Assignment
From the article on shooting hyperlapse video with the DJI Air 2S, return the passage that begins with the words containing "The Air 2S has some" and ends with "the Air 2S.", copied word for word.

Text for analysis
◆ ◆ ◆

A hyperlapse sequence was captured using the DJI Air 2S in Course Lock mode (discussed below).
Video by Kara Murphy

One of the many valuable features of the DJI Air 2S is its ability to capture 4K hyperlapse videos. For those unfamiliar with the term, a hyperlapse is essentially a time-lapse sequence with the added element of motion – which is achieved by moving the camera slightly between each frame.

The Air 2S has some features that make it particularly useful for shooting a hyperlapse: it can capture photos with exposure times up to eight seconds, which is ideal for low-light conditions, and the interval between shots can be as low as two seconds, allowing for smooth hyperlapse sequences.

However, shooting a hyperlapse clip requires more effort than simply taking off and hitting the record button. In this article, we’ll walk you through the process of planning your first hyperlapse sequence, as well as the four different modes DJI provides for shooting hyperlapses with the Air 2S.

It’s all about the timing

The first thing you’ll need to consider is how long you want your hyperlapse sequence to last. Each photo in the sequence represents one frame of video. Depending on the mode you select, the number of waypoints you designate, and the interval between shots, it can take anywhere from a few minutes to a half-hour to record one hyperlapse. For example, if you want to record a ten-second sequence, and you plan to play the clip back at 30p, your drone will need to capture a total of 300 photos in the sequence.

Next, consider the time interval between each photo. A short interval, such as two seconds between shots, will generally result in a smoother sequence than a longer interval, such as six seconds. So, our hypothetical ten-second hyperlapse would take ten minutes to capture using a two-second interval but 30 minutes using a six-second interval.

Keep in mind that it’s always easier to speed up your hyperlapse after it’s been shot than to slow it down

So why wouldn’t you initially select the shorter interval? It depends on what you’re shooting. If your goal is to move the drone slowly down a beach while capturing a sunset over the course of 20 or 30 minutes, a longer interval might make sense. If you’re not sure, keep in mind that it’s always easier to speed up your hyperlapse after it’s been shot than to slow it down.

It’s important to consider battery life in your planning as well. The Air 2S has a maximum flight time of 30 minutes. By using a short interval between photos, you may be able to shoot two or three hyperlapse sequences on a single battery. If you choose a longer interval, it may limit you to a single hyperlapse sequence before it’s time to land.

◆ ◆ ◆

Dataset content

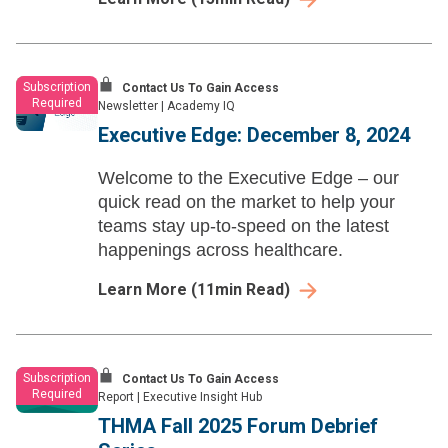
Subscription
Contact Us To Gain Access
Required
Newsletter
|
Academy IQ
Executive Edge: December 8, 2024
Welcome to the Executive Edge – our
quick read on the market to help your
teams stay up-to-speed on the latest
happenings across healthcare.
Learn More
(
11
min Read)
Subscription
Contact Us To Gain Access
Required
Report
|
Executive Insight Hub
THMA Fall 2025 Forum Debrief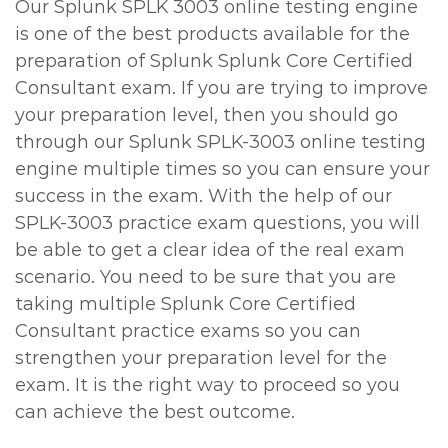
Our Splunk SPLK 3003 online testing engine
is one of the best products available for the
preparation of Splunk Splunk Core Certified
Consultant exam. If you are trying to improve
your preparation level, then you should go
through our Splunk SPLK-3003 online testing
engine multiple times so you can ensure your
success in the exam. With the help of our
SPLK-3003 practice exam questions, you will
be able to get a clear idea of the real exam
scenario. You need to be sure that you are
taking multiple Splunk Core Certified
Consultant practice exams so you can
strengthen your preparation level for the
exam. It is the right way to proceed so you
can achieve the best outcome.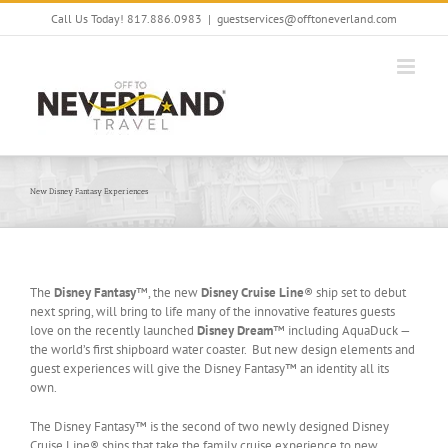
Skip
Call Us Today! 817.886.0983
|
guestservices@offtoneverland.com
to
content
New Disney Fantasy Experiences
The
Disney Fantasy
™, the new
Disney Cruise Line
® ship set to debut
next spring, will bring to life many of the innovative features guests
love on the recently launched
Disney Dream
™ including AquaDuck —
the world’s first shipboard water coaster. But new design elements and
guest experiences will give the Disney Fantasy™ an identity all its
own.
The Disney Fantasy™ is the second of two newly designed Disney
Cruise Line® ships that take the family cruise experience to new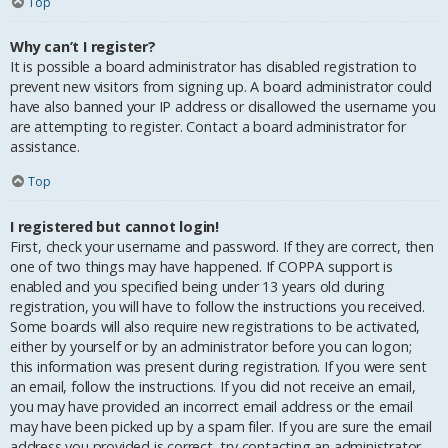
Top
Why can’t I register?
It is possible a board administrator has disabled registration to
prevent new visitors from signing up. A board administrator could
have also banned your IP address or disallowed the username you
are attempting to register. Contact a board administrator for
assistance.
Top
I registered but cannot login!
First, check your username and password. If they are correct, then
one of two things may have happened. If COPPA support is
enabled and you specified being under 13 years old during
registration, you will have to follow the instructions you received.
Some boards will also require new registrations to be activated,
either by yourself or by an administrator before you can logon;
this information was present during registration. If you were sent
an email, follow the instructions. If you did not receive an email,
you may have provided an incorrect email address or the email
may have been picked up by a spam filer. If you are sure the email
address you provided is correct, try contacting an administrator.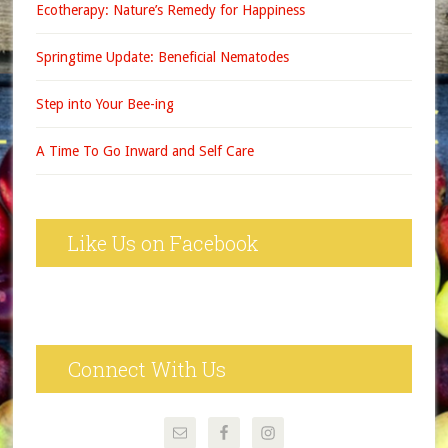
Ecotherapy: Nature’s Remedy for Happiness
Springtime Update: Beneficial Nematodes
Step into Your Bee-ing
A Time To Go Inward and Self Care
Like Us on Facebook
Connect With Us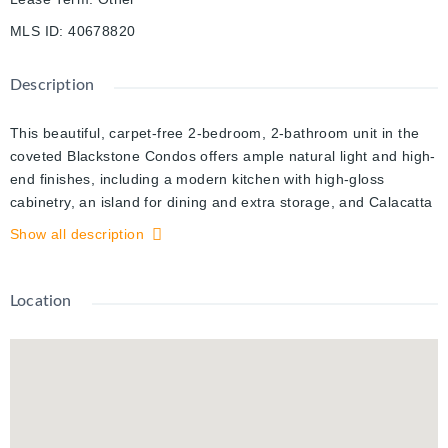
MLS ID
:
40678820
Description
This beautiful, carpet-free 2-bedroom, 2-bathroom unit in the
coveted Blackstone Condos offers ample natural light and high-
end finishes, including a modern kitchen with high-gloss
cabinetry, an island for dining and extra storage, and Calacatta
tiles in the bathrooms for added elegance. The primary
Show all description
bedroom features an oversized walk-in closet and a private
ensuite. Rent includes a storage locker, one parking spot, heat,
A/C, and high-speed internet. The building boasts premier
Location
amenities such as a lounge for hosting gatherings, an exercise
room, co-working space with Wi-Fi, bicycle storage, a pet
washing station, a rooftop terrace with an outdoor kitchen and
fire pit, and a second ground-floor terrace with a hot tub.
Located in a central area close to Conestoga Mall, restaurants,
bakeries, nail salons, schools, parks, and highways. Available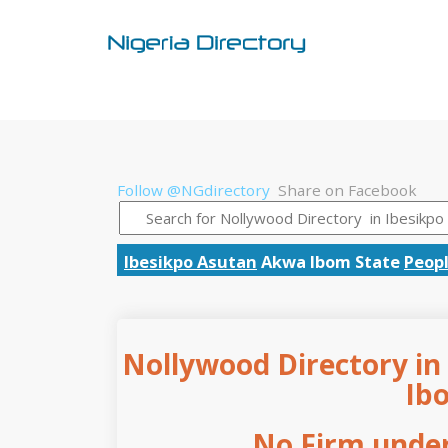
Follow @NGdirectory
Share on Facebook
Ibesikpo Asutan
Akwa Ibom State
Peopl
Nollywood Directory in
Ib
No Firm under 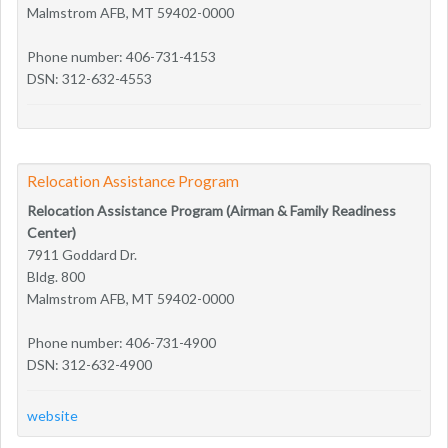
Malmstrom AFB, MT 59402-0000
Phone number: 406-731-4153
DSN: 312-632-4553
Relocation Assistance Program
Relocation Assistance Program (Airman & Family Readiness
Center)
7911 Goddard Dr.
Bldg. 800
Malmstrom AFB, MT 59402-0000
Phone number: 406-731-4900
DSN: 312-632-4900
website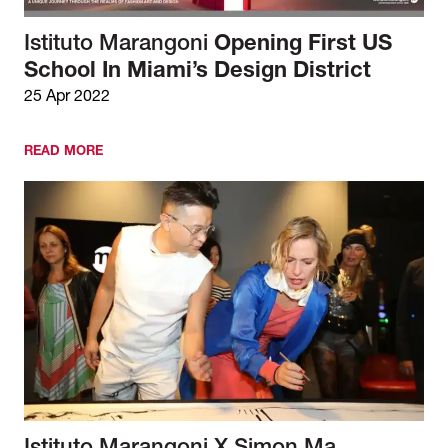
Istituto Marangoni
Opening First US
School In Miami’s Design District
25 Apr 2022
READ MORE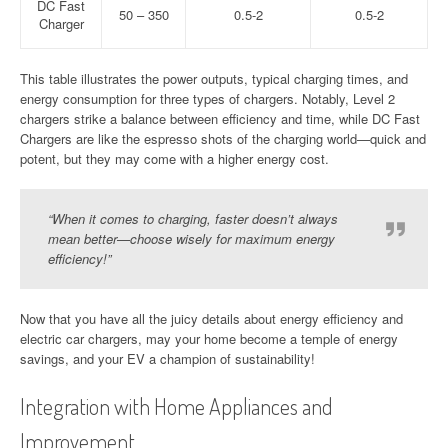
DC Fast
50 – 350
0.5-2
0.5-2
Charger
This table illustrates the power outputs, typical charging times, and
energy consumption for three types of chargers. Notably, Level 2
chargers strike a balance between efficiency and time, while DC Fast
Chargers are like the espresso shots of the charging world—quick and
potent, but they may come with a higher energy cost.
“When it comes to charging, faster doesn’t always
mean better—choose wisely for maximum energy
efficiency!”
Now that you have all the juicy details about energy efficiency and
electric car chargers, may your home become a temple of energy
savings, and your EV a champion of sustainability!
Integration with Home Appliances and
Improvement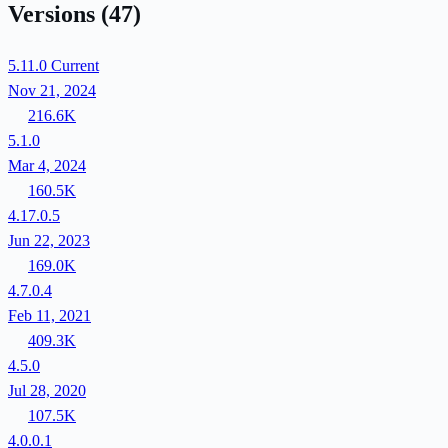
Versions
(47)
5.11.0
Current
Nov 21, 2024
216.6K
5.1.0
Mar 4, 2024
160.5K
4.17.0.5
Jun 22, 2023
169.0K
4.7.0.4
Feb 11, 2021
409.3K
4.5.0
Jul 28, 2020
107.5K
4.0.0.1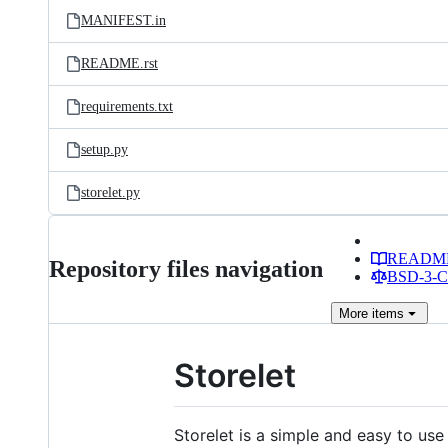
MANIFEST.in
README.rst
requirements.txt
setup.py
storelet.py
READM
Repository files navigation
BSD-3-Cl
More
items
Storelet
Storelet is a simple and easy to use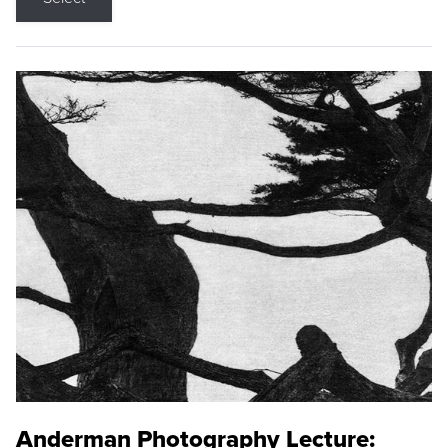
Anderman Photography Lecture: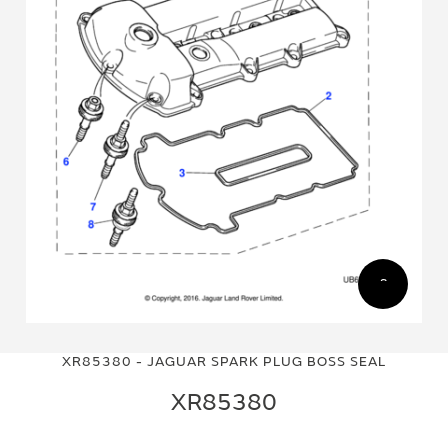
Skip
Skip
to
to
XR85380 - JAGUAR SPARK PLUG BOSS SEAL
the
the
end
beginning
XR85380
of
of
the
the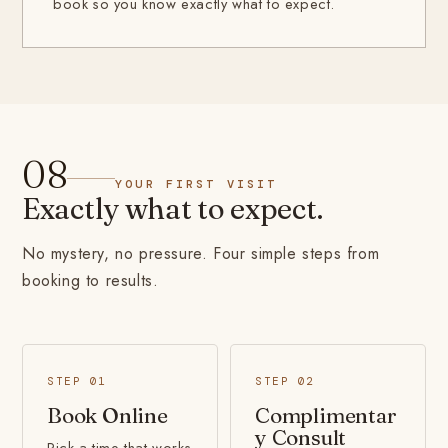
book so you know exactly what to expect.
08
YOUR FIRST VISIT
Exactly what to expect.
No mystery, no pressure. Four simple steps from
booking to results.
STEP 01
STEP 02
Book Online
Complimentar
y Consult
Pick a time that works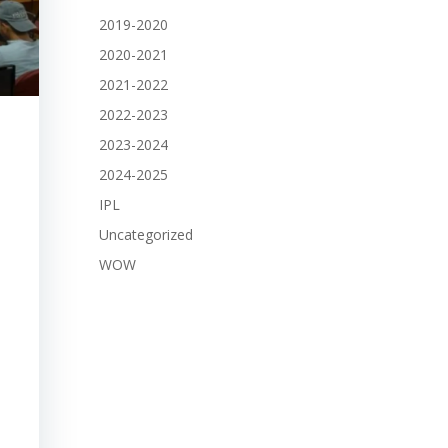
2019-2020
2020-2021
2021-2022
2022-2023
2023-2024
2024-2025
IPL
Uncategorized
WOW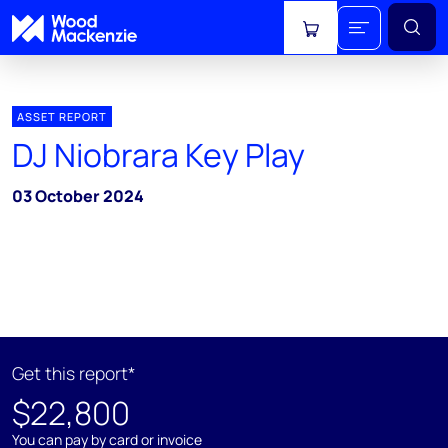
View cart
ASSET REPORT
DJ Niobrara Key Play
03 October 2024
Get this report*
$22,800
You can pay by card or invoice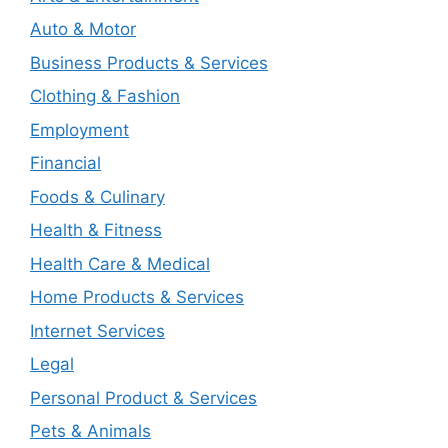
Auto & Motor
Business Products & Services
Clothing & Fashion
Employment
Financial
Foods & Culinary
Health & Fitness
Health Care & Medical
Home Products & Services
Internet Services
Legal
Personal Product & Services
Pets & Animals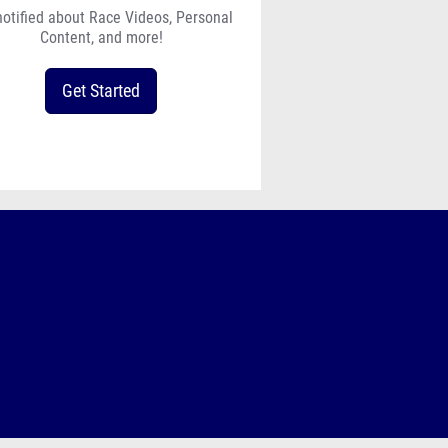
notified about Race Videos, Personal
Content, and more!
Get Started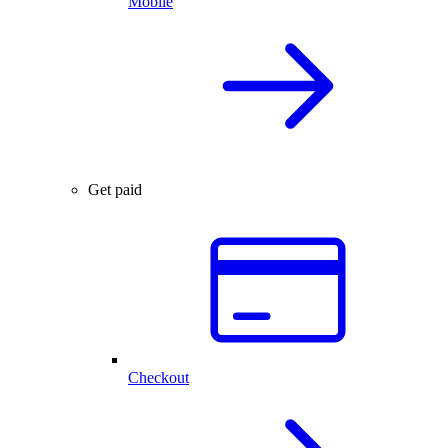
Mobile
Get paid
Checkout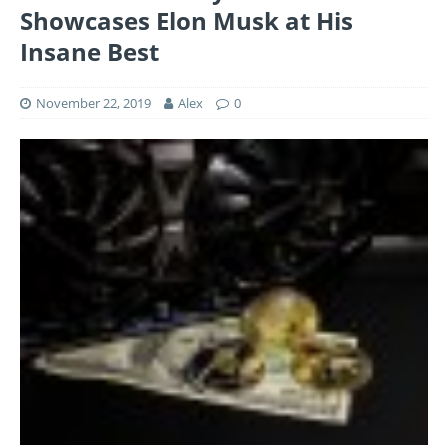
Showcases Elon Musk at His
Insane Best
November 22, 2019
Alex
0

◆ ◆ ◆

Response below
The Air 2S has some features that make it particularly useful for shooting a hyperlapse: it can capture photos with exposure times up to eight seconds, which is ideal for low-light conditions, and the interval between shots can be as low as two seconds, allowing for smooth hyperlapse sequences.

However, shooting a hyperlapse clip requires more effort than simply taking off and hitting the record button. In this article, we’ll walk you through the process of planning your first hyperlapse sequence, as well as the four different modes DJI provides for shooting hyperlapses with the Air 2S.